Tekrar kalktığımda saat on bire geliyordu. Feyyaz uyanmıştı ve banyodan ses geliyordu. Ayağa kalktım daha iyi hissediyordum. Dün içtiğim ilaçların üzerine de sabah içtiğim ilaçla daha iyi hissediyordum. Sadece baş ağrısı kalmıştı. O da yarına geçerdi. Önce nevresimleri değiştirdim sonra giyinme odasına gittim. Takıların olduğu çekmecenin üzerinde karton poşetler vardı içlerine baktığımda bunlar geçen gün ortadan kaybolan kirlilerimizdi demek ki kuru temizlemeye gitmişlerdi. Benim gelinliklerim ve elbiselerim de buradaydı. Onları dolabın kenar kısmında bulunan uzun askıya astım. Sonra Feyyaz takım elbiselerini askıya taktım. Nevresimleri çekmeceye yerleştirdim en son gecelikleri de asınca işim bitmişti.

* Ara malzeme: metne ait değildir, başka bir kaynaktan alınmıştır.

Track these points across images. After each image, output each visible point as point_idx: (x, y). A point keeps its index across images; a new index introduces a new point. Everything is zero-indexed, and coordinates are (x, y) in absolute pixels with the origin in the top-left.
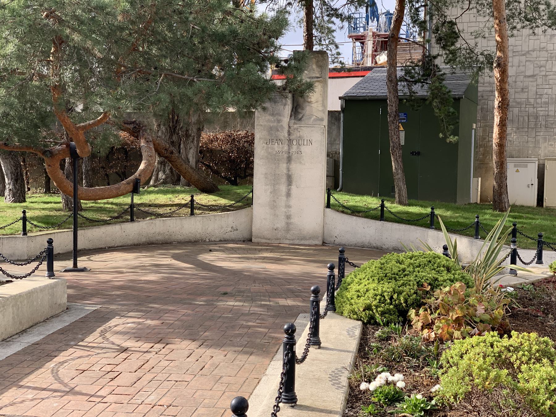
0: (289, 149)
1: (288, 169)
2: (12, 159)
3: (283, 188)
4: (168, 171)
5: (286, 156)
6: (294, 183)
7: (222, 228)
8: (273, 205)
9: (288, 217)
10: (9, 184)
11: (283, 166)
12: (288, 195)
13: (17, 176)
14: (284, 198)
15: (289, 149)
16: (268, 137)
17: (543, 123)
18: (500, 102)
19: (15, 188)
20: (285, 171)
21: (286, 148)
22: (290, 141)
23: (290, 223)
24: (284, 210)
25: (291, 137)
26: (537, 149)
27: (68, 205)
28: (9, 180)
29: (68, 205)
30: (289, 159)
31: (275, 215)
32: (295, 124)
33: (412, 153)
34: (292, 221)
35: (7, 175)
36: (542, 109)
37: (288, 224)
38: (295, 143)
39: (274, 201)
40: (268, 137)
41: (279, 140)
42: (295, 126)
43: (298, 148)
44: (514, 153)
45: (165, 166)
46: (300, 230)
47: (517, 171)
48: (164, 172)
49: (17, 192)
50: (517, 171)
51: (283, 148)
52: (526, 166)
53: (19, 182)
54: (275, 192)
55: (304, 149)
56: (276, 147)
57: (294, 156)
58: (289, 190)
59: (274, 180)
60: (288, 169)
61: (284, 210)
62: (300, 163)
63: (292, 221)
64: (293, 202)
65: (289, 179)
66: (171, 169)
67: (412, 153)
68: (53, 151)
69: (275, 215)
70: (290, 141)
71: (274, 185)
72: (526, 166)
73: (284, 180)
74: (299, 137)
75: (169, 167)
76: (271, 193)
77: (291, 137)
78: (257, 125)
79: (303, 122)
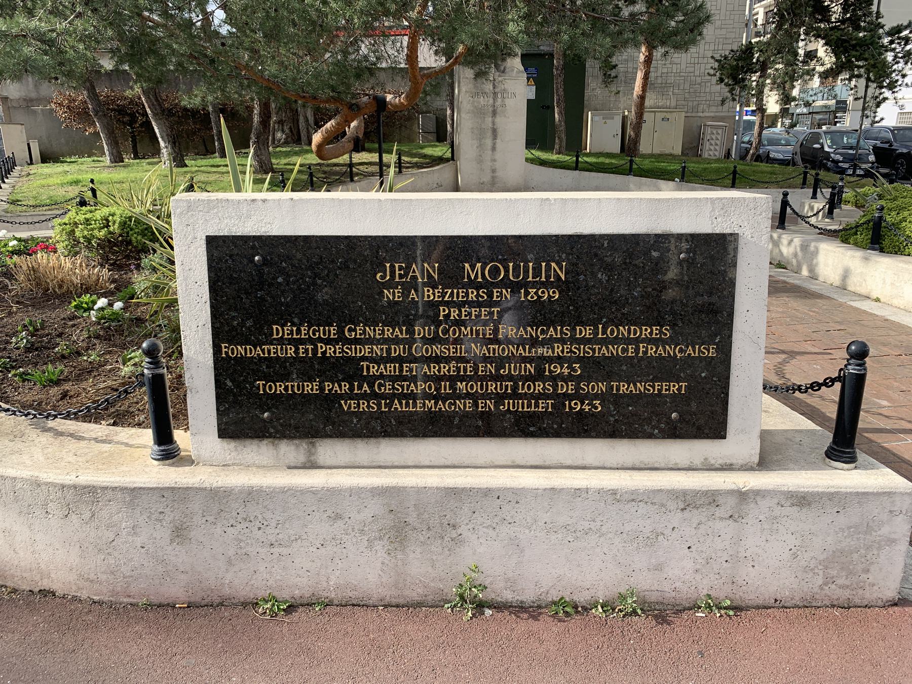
0: (494, 103)
1: (493, 123)
2: (166, 119)
3: (489, 142)
4: (287, 131)
5: (491, 109)
6: (499, 137)
7: (428, 184)
8: (480, 160)
9: (494, 171)
10: (166, 147)
11: (489, 120)
12: (494, 149)
13: (174, 138)
14: (490, 152)
15: (494, 103)
16: (474, 90)
17: (623, 79)
18: (646, 56)
19: (175, 152)
20: (490, 125)
21: (491, 101)
22: (495, 94)
23: (496, 177)
24: (490, 164)
25: (496, 90)
26: (617, 103)
27: (262, 167)
28: (165, 143)
29: (262, 167)
30: (494, 113)
31: (482, 170)
32: (499, 76)
33: (542, 107)
34: (497, 174)
35: (162, 137)
36: (623, 66)
37: (493, 178)
38: (499, 96)
39: (480, 156)
40: (474, 90)
41: (484, 93)
42: (500, 79)
43: (502, 101)
44: (598, 106)
45: (283, 125)
46: (505, 183)
47: (605, 123)
48: (283, 131)
49: (177, 156)
50: (605, 123)
51: (488, 101)
52: (613, 118)
53: (177, 144)
54: (481, 146)
55: (507, 101)
56: (482, 101)
57: (499, 110)
58: (494, 144)
59: (479, 134)
60: (493, 123)
61: (490, 164)
62: (505, 116)
63: (497, 174)
64: (498, 155)
65: (495, 132)
66: (290, 128)
67: (542, 107)
68: (360, 103)
69: (482, 170)
70: (495, 94)
71: (480, 140)
72: (613, 118)
73: (489, 134)
74: (504, 90)
75: (288, 127)
76: (477, 147)
77: (496, 90)
78: (463, 78)
79: (507, 75)
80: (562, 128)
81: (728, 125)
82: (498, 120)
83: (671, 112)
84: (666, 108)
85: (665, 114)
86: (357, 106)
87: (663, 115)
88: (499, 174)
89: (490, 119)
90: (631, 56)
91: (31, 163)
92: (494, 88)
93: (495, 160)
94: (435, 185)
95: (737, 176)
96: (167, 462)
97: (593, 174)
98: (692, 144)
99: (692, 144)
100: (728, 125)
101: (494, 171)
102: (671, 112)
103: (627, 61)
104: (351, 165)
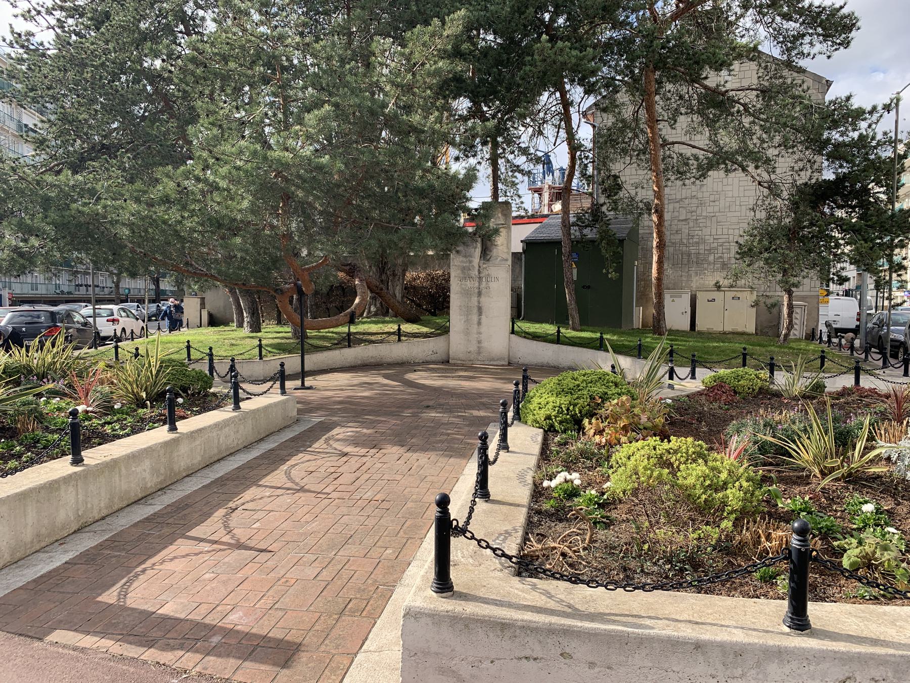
0: (479, 285)
1: (479, 302)
3: (475, 318)
4: (378, 305)
5: (476, 291)
6: (483, 314)
8: (467, 332)
9: (479, 342)
11: (475, 299)
12: (479, 323)
14: (476, 326)
15: (479, 285)
16: (462, 276)
17: (695, 260)
21: (477, 284)
30: (480, 294)
32: (484, 264)
33: (583, 287)
42: (484, 266)
47: (673, 301)
48: (375, 305)
54: (467, 321)
55: (491, 284)
57: (484, 291)
58: (480, 319)
59: (467, 311)
60: (479, 302)
62: (489, 296)
64: (483, 329)
65: (480, 309)
71: (467, 315)
73: (475, 310)
77: (481, 275)
80: (573, 306)
81: (806, 304)
82: (483, 299)
83: (741, 291)
84: (741, 287)
85: (735, 293)
86: (281, 290)
87: (733, 294)
88: (485, 344)
89: (476, 298)
90: (702, 239)
91: (201, 326)
92: (479, 273)
93: (480, 333)
94: (431, 352)
95: (119, 349)
96: (444, 595)
97: (576, 349)
98: (771, 322)
99: (771, 322)
100: (806, 304)
101: (479, 342)
102: (741, 291)
103: (698, 243)
104: (349, 334)
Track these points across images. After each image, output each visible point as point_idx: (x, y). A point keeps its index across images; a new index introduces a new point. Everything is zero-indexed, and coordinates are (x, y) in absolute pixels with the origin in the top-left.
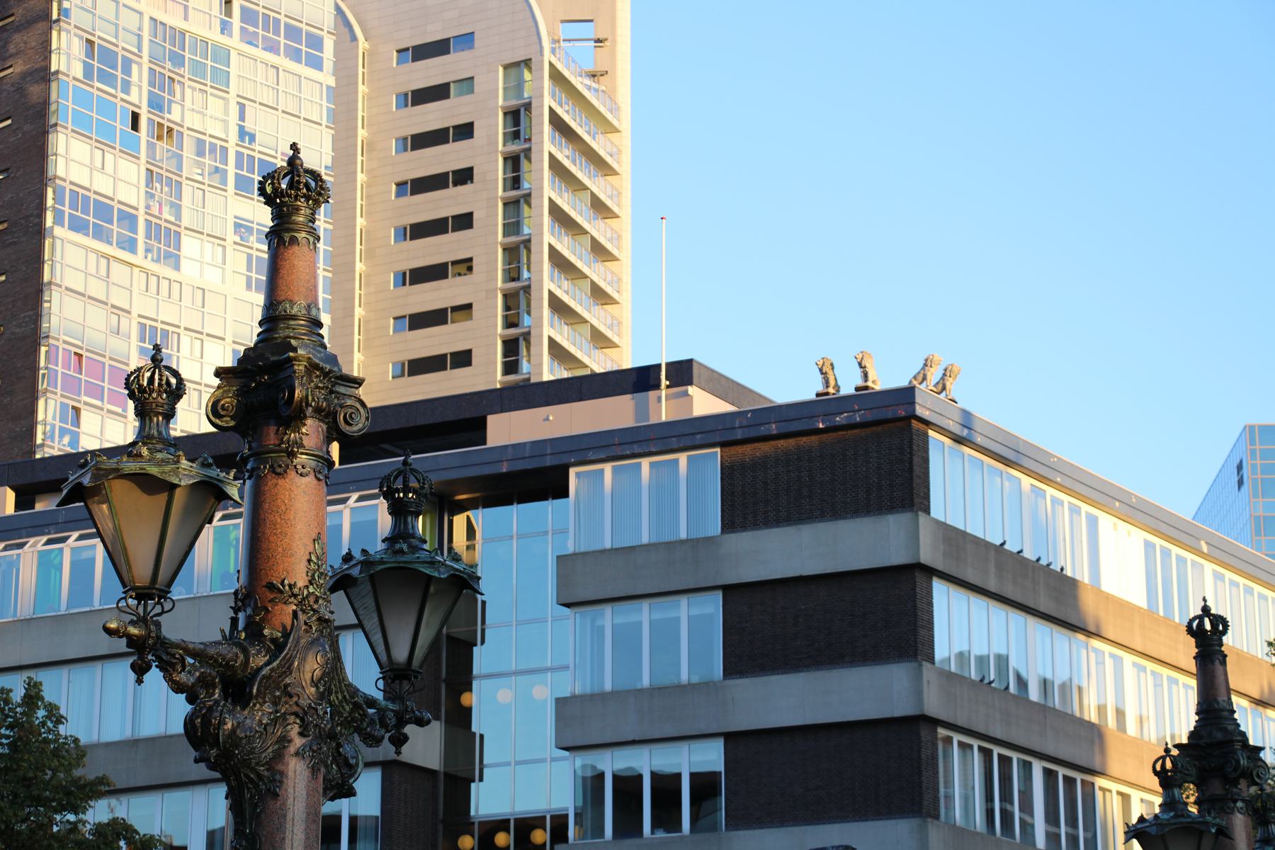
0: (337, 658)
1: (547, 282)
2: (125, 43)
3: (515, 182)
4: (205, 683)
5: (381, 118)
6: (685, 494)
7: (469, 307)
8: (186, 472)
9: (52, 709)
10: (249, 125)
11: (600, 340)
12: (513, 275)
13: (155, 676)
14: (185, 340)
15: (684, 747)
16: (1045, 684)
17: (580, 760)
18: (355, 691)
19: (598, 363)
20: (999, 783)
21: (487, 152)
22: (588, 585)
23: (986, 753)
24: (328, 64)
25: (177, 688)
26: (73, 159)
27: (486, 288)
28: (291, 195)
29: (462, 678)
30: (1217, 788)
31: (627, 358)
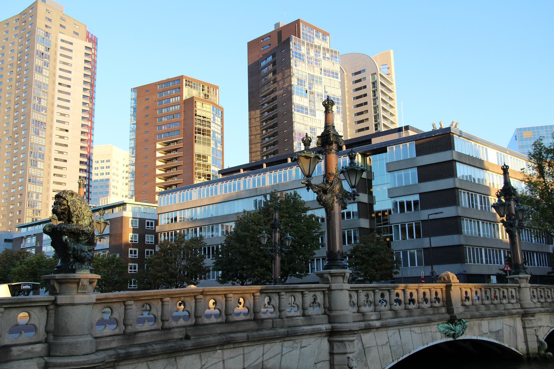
0: (342, 185)
1: (382, 113)
2: (304, 78)
3: (375, 95)
4: (320, 191)
5: (350, 86)
6: (408, 151)
7: (368, 119)
8: (312, 155)
9: (299, 195)
10: (326, 90)
11: (392, 123)
12: (375, 112)
13: (310, 190)
14: (318, 129)
15: (412, 196)
16: (479, 179)
17: (393, 199)
18: (345, 191)
19: (392, 127)
20: (471, 199)
21: (369, 91)
22: (392, 168)
23: (468, 193)
24: (339, 78)
25: (315, 192)
26: (297, 100)
27: (371, 115)
28: (328, 104)
29: (370, 186)
30: (508, 197)
31: (398, 126)
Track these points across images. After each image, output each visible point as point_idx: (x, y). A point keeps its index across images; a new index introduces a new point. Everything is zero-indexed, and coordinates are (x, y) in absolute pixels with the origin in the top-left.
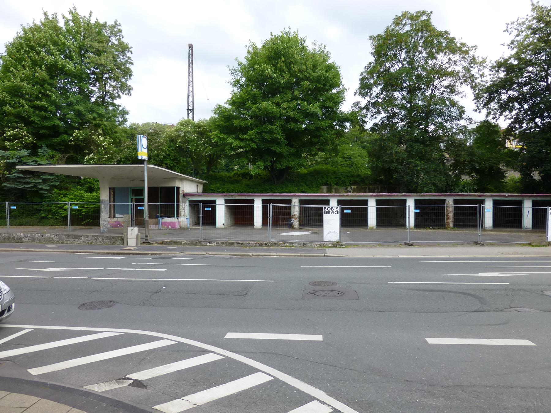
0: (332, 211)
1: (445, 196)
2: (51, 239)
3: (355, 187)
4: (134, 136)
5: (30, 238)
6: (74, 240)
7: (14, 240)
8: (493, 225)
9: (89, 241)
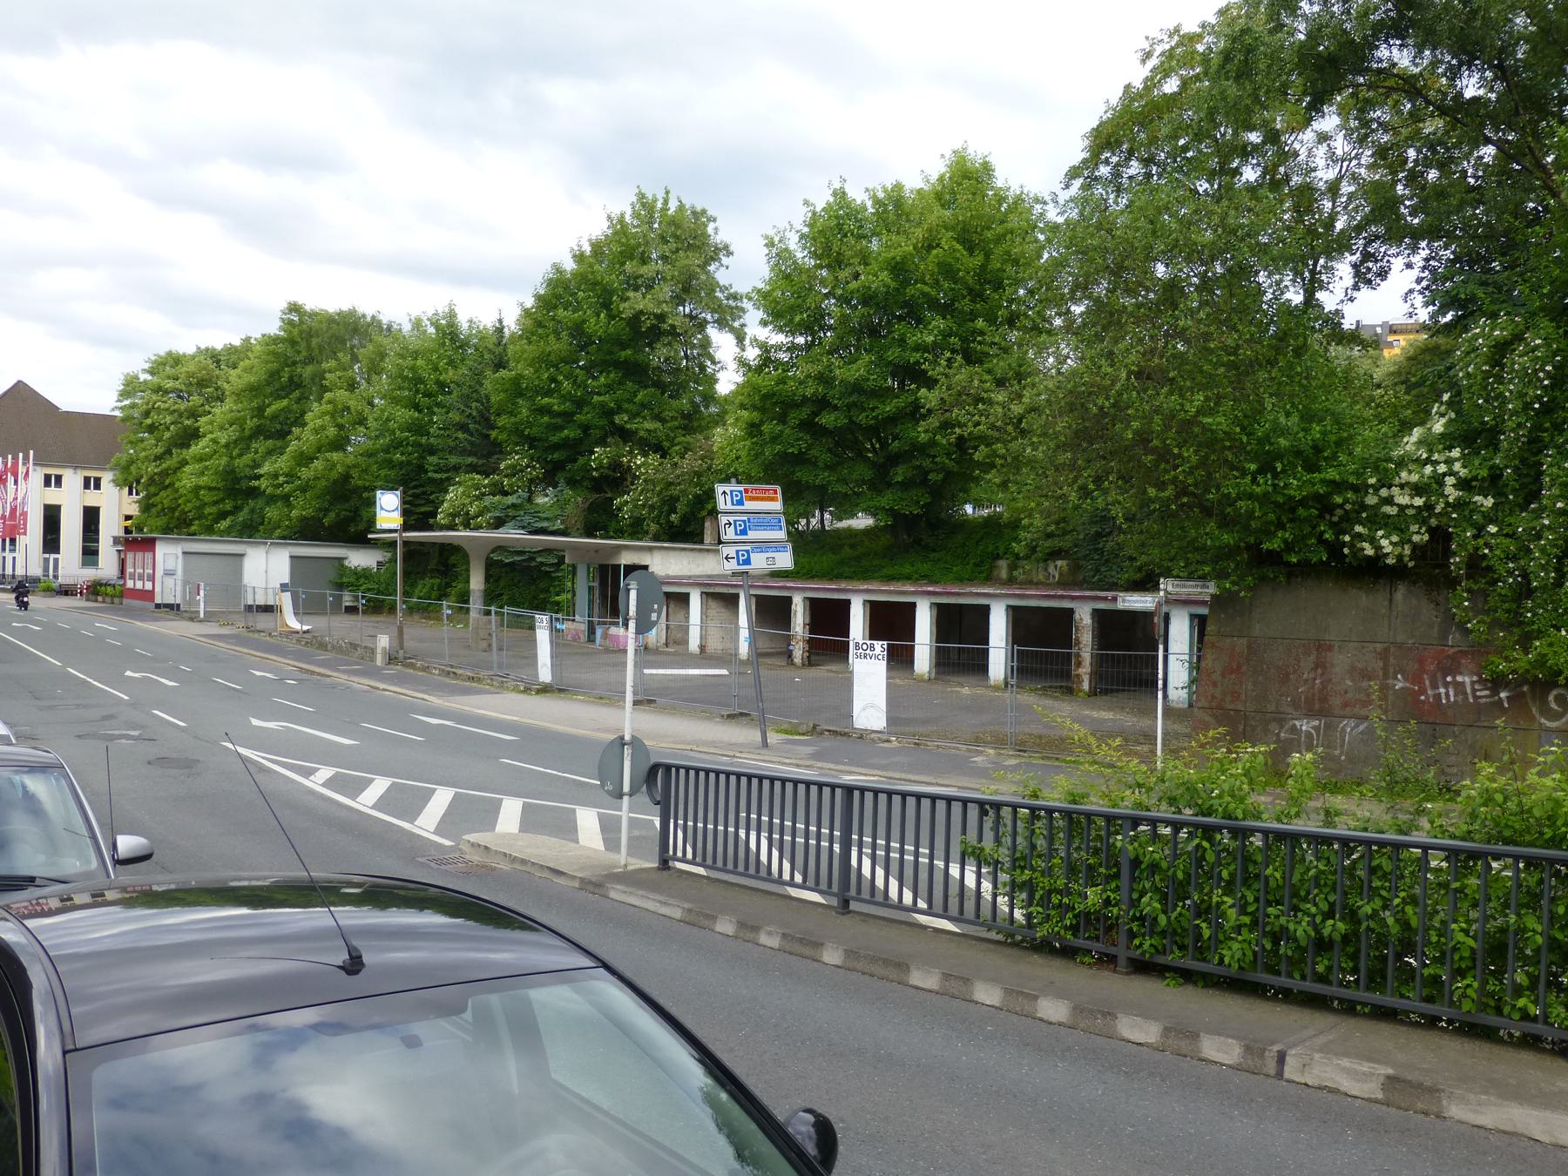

Ben kendime kıyafet ayarlarken Feyyaz içeri girdi belinde havlu vardı. Bir eliyle havluyla saçını kurutuyordu. O üstüne kıyafet alırken ben de uzun pijama takımlarından ve iç çamaşırı alarak banyoya girdim. Sıcak su iyi gelmişti daha iyi hissediyordum. Acaba evde ped var mıydı? Banyo dolaplarına baksam da bulamadım. Banyoda üstümü giyinip lavaboya geçtim saçımı kuruttum bir de bu dolapların içine bakayım derken alt çekmecede buldum. En azından aldırmak zorunda kalmayacaktım çünkü nasıl isteyeceğimi bilmiyordum. Makyaj masasına gittim bir toka aldım saçlarımı topuz yaptım. Karnıma giren ağrıyla lavaboya geri döndüm. Evet hiç bekletmeden gelmişti.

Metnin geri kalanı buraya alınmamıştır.